Pour Aaron Sorkin, en l’espace de dix ans la mécanique du pouvoir a donc changé de visage, et les centres de décision se sont déplacés (de Washington à la Californie, du pouvoir élu aux multinationales). Mais l’aventure Facebook reflète, le film le souligne abondamment, une autre métamorphose des plus sinistres : à l'euphorie de l’aventure collective a succédé la rance mesquinerie de l'individu ; à l’engagement pour le bien commun, la seule perspective d’une gloire vite acquise et d’une revanche sociale personnelle ; à la logique solidaire du "leave no man behind", celle du "every man for himself". La success story, genre hollywoodien qui rêve l’intégration de l’individu dans la société par une élévation mutuelle, s’écrit ici contre la société, et s’achève sur une solitude aussi lugubre que celle de la Norma Desmond de Sunset Boulevard.
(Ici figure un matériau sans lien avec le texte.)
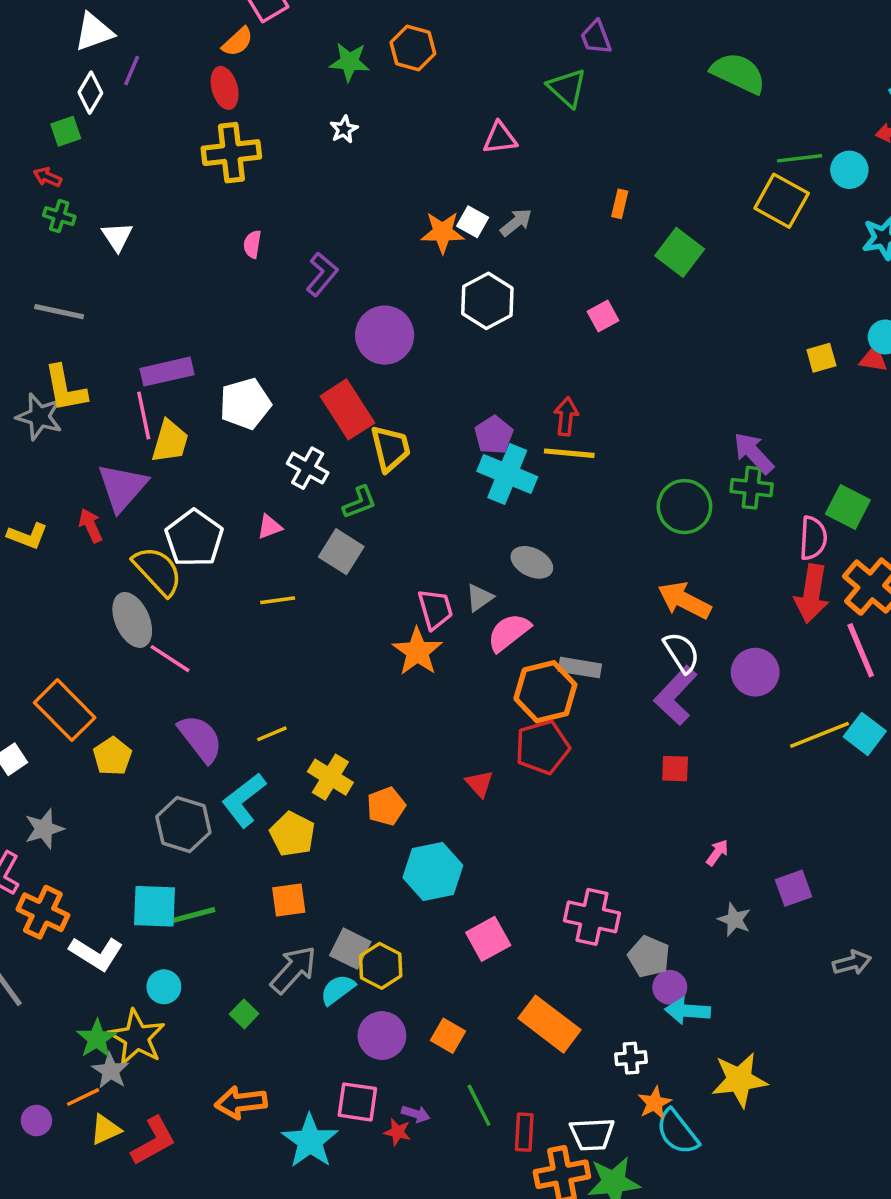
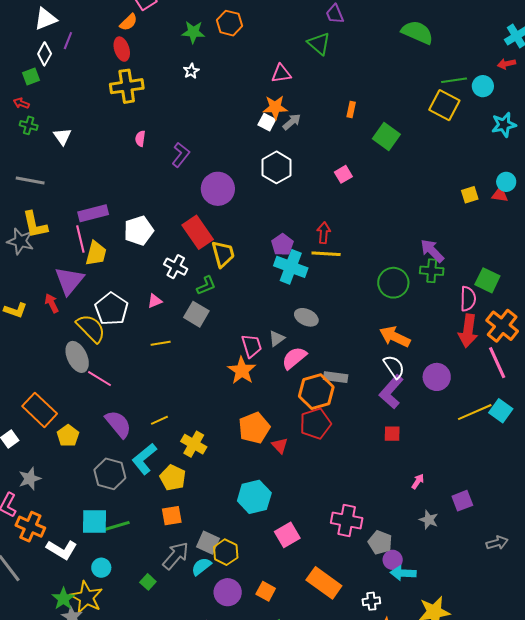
orange star: (443, 232) -> (275, 107), moved
orange pentagon: (386, 806) -> (254, 428), moved, size x1.4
On peut contester la pensée presque technophobe de Sorkin (A la Maison-Blanche affichait déjà les signes d’une inadaptation aux ordinateurs et à Internet) ; on ne peut nier toutefois la force avec laquelle il perçoit l’évolution de rapports de force induite par l’apparition d’une technologie ou d’une innovation aussi populaire que Facebook. Parallèlement, comment ne pas constater l’échec du Discours d’un roi, dont on eut aimé, au lieu de se borner à la guérison d’un monarque anachronique, qu’il retraçât de manière plus fiévreuse la naissance du pouvoir moderne. Une ambition qu’il affiche pourtant à travers une brève scène montrant, via des actualités d’époque, la montée en puissance d’un Hitler maîtrisant à la fois l’art oratoire et l’image cinématographique. Conformément à la tradition selon laquelle les grands auteurs hollywoodiens avancent masqués dans leurs intentions, Fincher et Sorkin s’en remettent humblement aux atours du film de procès pour finalement décrire la folie d’un monde où le pouvoir se trouve libéré de toute maîtrise. A l’inverse, Tom Hooper se rêve en héritier de Stanley Kubrick, empile grands sujets dont il ne tire rien et décadrages maniérés d’une irritante inutilité (les champs-contrechamps isolent fréquemment, et sans raison apparente, les personnages dans un coin inférieur de l’image). The Social Network trouve, en accélérant le pas, un vrai souffle épique ; Le Discours d’un roi, intimidé par ses promesses, se réfugie dans un déroulé impressionniste et rétrograde. Et semble aussi largué que son personnage. Or à la guerre comme en affaires, on ne peut affronter le monde qu’en le prenant de vitesse.